Start with Cedric Peerman, the oft-injured, God-fearing, tackle-breaking machine with the mean stiff-arm.
But don't stop there. Don't even think about it.
Just like its wild, month-long rise to first place in the ACC's Coastal Division, Virginia's 24-17 victory Saturday at Georgia Tech was authored by many.
There was reserve nose tackle Nate Collins playing every snap, making six tackles and recovering a fumble in place of injured starter Nick Jenkins (ankle).
And the offensive line yielding only one sack against the conference's fiercest pass rush. And Marc Verica — another Matt Schaub in the making? — shaking off three turnovers to throw two touchdown passes and exceed 200 yards for the fourth consecutive game.

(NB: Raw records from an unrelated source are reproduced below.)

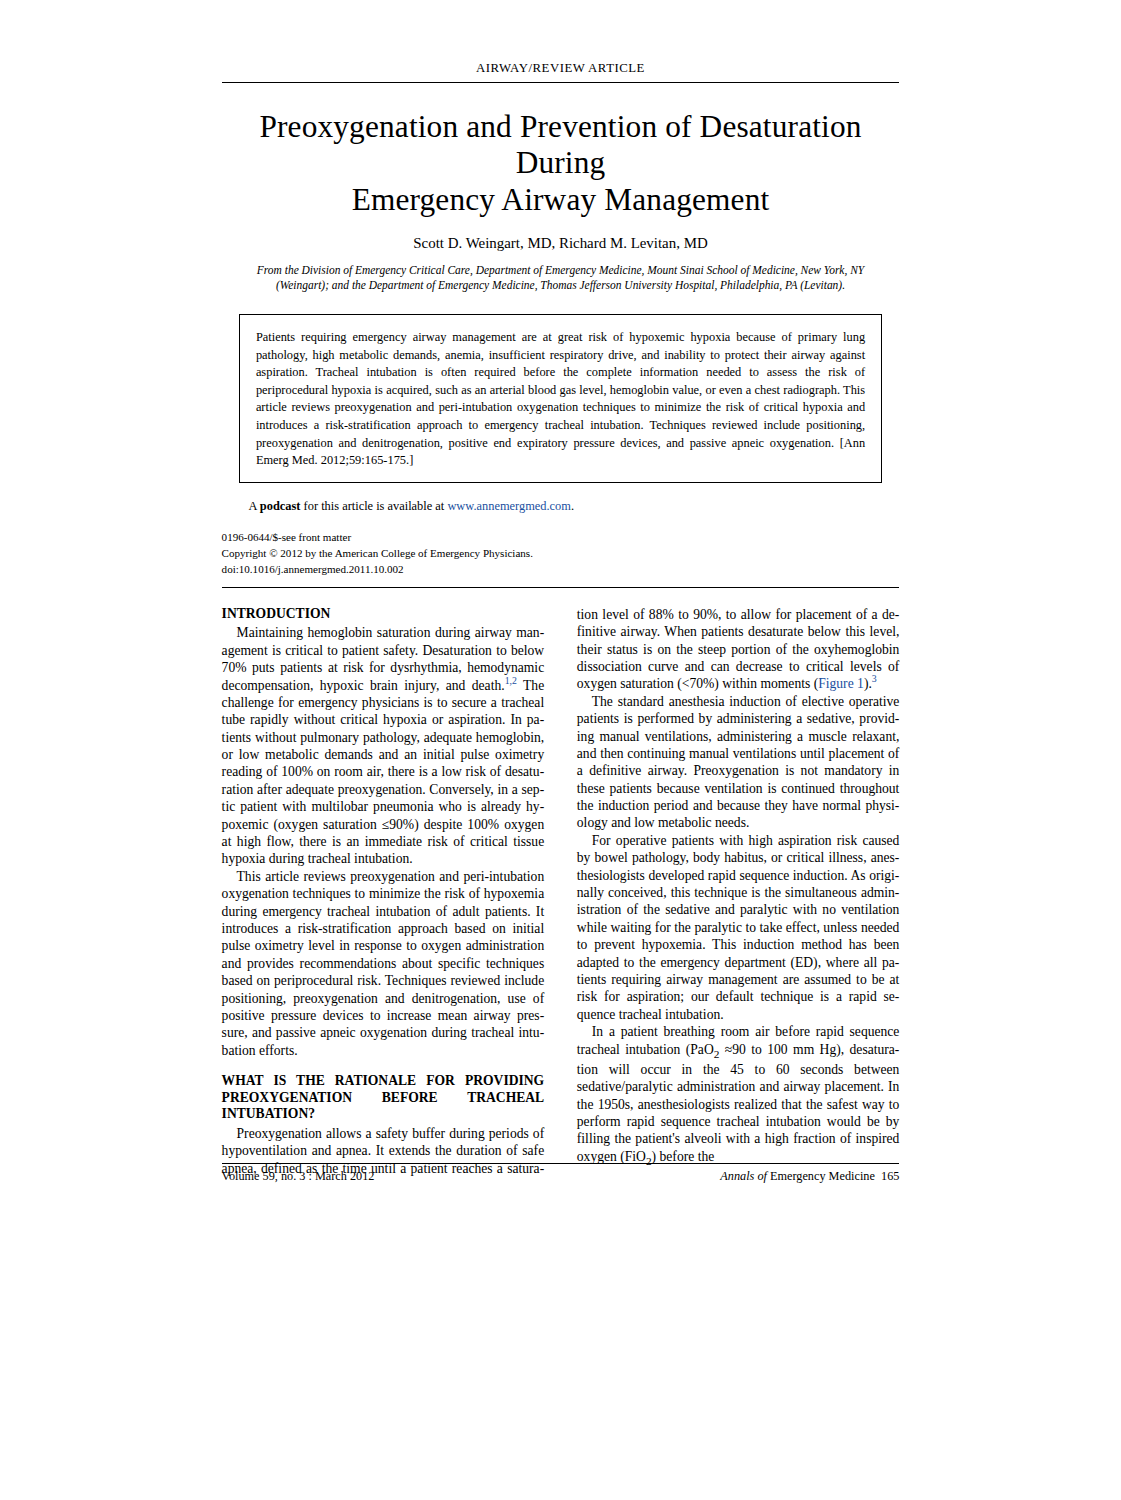AIRWAY/REVIEW ARTICLE
Preoxygenation and Prevention of Desaturation During
Emergency Airway Management
Scott D. Weingart, MD, Richard M. Levitan, MD
From the Division of Emergency Critical Care, Department of Emergency Medicine, Mount Sinai School of Medicine, New York, NY (Weingart); and the Department of Emergency Medicine, Thomas Jefferson University Hospital, Philadelphia, PA (Levitan).
Patients requiring emergency airway management are at great risk of hypoxemic hypoxia because of primary lung pathology, high metabolic demands, anemia, insufficient respiratory drive, and inability to protect their airway against aspiration. Tracheal intubation is often required before the complete information needed to assess the risk of periprocedural hypoxia is acquired, such as an arterial blood gas level, hemoglobin value, or even a chest radiograph. This article reviews preoxygenation and peri-intubation oxygenation techniques to minimize the risk of critical hypoxia and introduces a risk-stratification approach to emergency tracheal intubation. Techniques reviewed include positioning, preoxygenation and denitrogenation, positive end expiratory pressure devices, and passive apneic oxygenation. [Ann Emerg Med. 2012;59:165-175.]
A podcast for this article is available at www.annemergmed.com.
0196-0644/$-see front matter
Copyright © 2012 by the American College of Emergency Physicians.
doi:10.1016/j.annemergmed.2011.10.002
INTRODUCTION
Maintaining hemoglobin saturation during airway management is critical to patient safety. Desaturation to below 70% puts patients at risk for dysrhythmia, hemodynamic decompensation, hypoxic brain injury, and death.1,2 The challenge for emergency physicians is to secure a tracheal tube rapidly without critical hypoxia or aspiration. In patients without pulmonary pathology, adequate hemoglobin, or low metabolic demands and an initial pulse oximetry reading of 100% on room air, there is a low risk of desaturation after adequate preoxygenation. Conversely, in a septic patient with multilobar pneumonia who is already hypoxemic (oxygen saturation ≤90%) despite 100% oxygen at high flow, there is an immediate risk of critical tissue hypoxia during tracheal intubation.
This article reviews preoxygenation and peri-intubation oxygenation techniques to minimize the risk of hypoxemia during emergency tracheal intubation of adult patients. It introduces a risk-stratification approach based on initial pulse oximetry level in response to oxygen administration and provides recommendations about specific techniques based on periprocedural risk. Techniques reviewed include positioning, preoxygenation and denitrogenation, use of positive pressure devices to increase mean airway pressure, and passive apneic oxygenation during tracheal intubation efforts.
WHAT IS THE RATIONALE FOR PROVIDING PREOXYGENATION BEFORE TRACHEAL INTUBATION?
Preoxygenation allows a safety buffer during periods of hypoventilation and apnea. It extends the duration of safe apnea, defined as the time until a patient reaches a saturation level of 88% to 90%, to allow for placement of a definitive airway. When patients desaturate below this level, their status is on the steep portion of the oxyhemoglobin dissociation curve and can decrease to critical levels of oxygen saturation (<70%) within moments (Figure 1).3
The standard anesthesia induction of elective operative patients is performed by administering a sedative, providing manual ventilations, administering a muscle relaxant, and then continuing manual ventilations until placement of a definitive airway. Preoxygenation is not mandatory in these patients because ventilation is continued throughout the induction period and because they have normal physiology and low metabolic needs.
For operative patients with high aspiration risk caused by bowel pathology, body habitus, or critical illness, anesthesiologists developed rapid sequence induction. As originally conceived, this technique is the simultaneous administration of the sedative and paralytic with no ventilation while waiting for the paralytic to take effect, unless needed to prevent hypoxemia. This induction method has been adapted to the emergency department (ED), where all patients requiring airway management are assumed to be at risk for aspiration; our default technique is a rapid sequence tracheal intubation.
In a patient breathing room air before rapid sequence tracheal intubation (PaO2 ≈90 to 100 mm Hg), desaturation will occur in the 45 to 60 seconds between sedative/paralytic administration and airway placement. In the 1950s, anesthesiologists realized that the safest way to perform rapid sequence tracheal intubation would be by filling the patient's alveoli with a high fraction of inspired oxygen (FiO2) before the
Volume 59, no. 3 : March 2012
Annals of Emergency Medicine 165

Oh, and linebacker Clint Sintim recording a sack for the fifth straight game, and cornerback Vic Hall closing the deal with a textbook interception.
Wait, there's more.
The coaching staff, particularly big whistle Al Groh and defensive coordinator Bob Pruett, adjusting brilliantly after Georgia Tech scored touchdowns on its first two possessions to snare a 14-3 first-quarter lead.
And yes, offensive coordinator Mike Groh dialing up a deep post route, which Maurice Covington sold convincingly against press coverage and Verica threw perfectly for a 34-yard third-quarter score that gave the 14-point underdog Cavs their first lead.
"Another we, us and our win," Al Groh said.
Trite, maybe. Also accurate.
But Groh, like most Virginia faithful, understands the genesis is Peerman.
"I'm almost uncomfortable talking about him," Groh said. "There's nothing I would say about Cedric that would do him justice. … He's our inspirational leader. … When a player sets a standard of laying it on the line like that, everybody follows."
Peerman, a senior tailback, missed half of last season with a foot injury and was slowed early this year by a cranky knee. And if Peerman can't play, you know doctors are probably talking amputation.
Ask Jackets freshman cornerback Rashaad Reid how tough Peerman is. On Peerman's game-winning, 3-yard TD run around right end, Reid took the textbook angle, only to be driven back by a stiff-arm to the face as Peerman lunged into the end zone.
Not that Reid didn't already know. On the final play of the first quarter, Peerman carried Reid on his back for several strides to complete a 17-yard gain, keying a drive that ended with the Cavaliers' first touchdown.
Keeping in character, Peerman wanted no part of any credit for his own performance or Virginia's transformation from bungling losers at Duke to division leaders at Georgia Tech.
"I play for the Lord and my teammates," Peerman said.
His teammates are much obliged.
"That's why I know we're not out of any game," Verica said of Peerman, who's rushed for 445 yards during Virginia's four-game winning streak.
Stunning, isn't it? Since losing by four touchdowns — four touchdowns! — at Duke, the Cavaliers (5-3, 3-1 ACC) have defeated Maryland, East Carolina, No. 18 North Carolina and No. 21 Georgia Tech, all as underdogs.
But the first three were at home. Saturday was U.Va.'s first road victory against a ranked opponent since 2001 at Clemson, snapping a nine-game losing streak in such contests.
"It seems like every once in a while we surprise people," Sintim said.
Every once in a while? Try every week.
"Wow," Sintim said. "I didn't know that."
Sintim should also know this: After allowing 73 rushing yards on Georgia Tech's first drive, Virginia limited the league's No. 1 running attack (248 yards per game) to 83.
He should also know that the Cavaliers exhibited nearly perfect offensive balance with 39 passes and 36 runs, and punted only once — that late in the third quarter.
Translation: Neither this victory nor this winning streak is a fluke.
No, Virginia isn't and won't be ready to challenge Texas, Georgia, Florida or anyone else in the top 10. But with four regular-season games left, the Cavaliers are absolutely capable of advancing to the ACC championship game.
"As long as we don't get full of ourselves," Groh said.
"This team," Sintim said, "is on the verge of doing something great."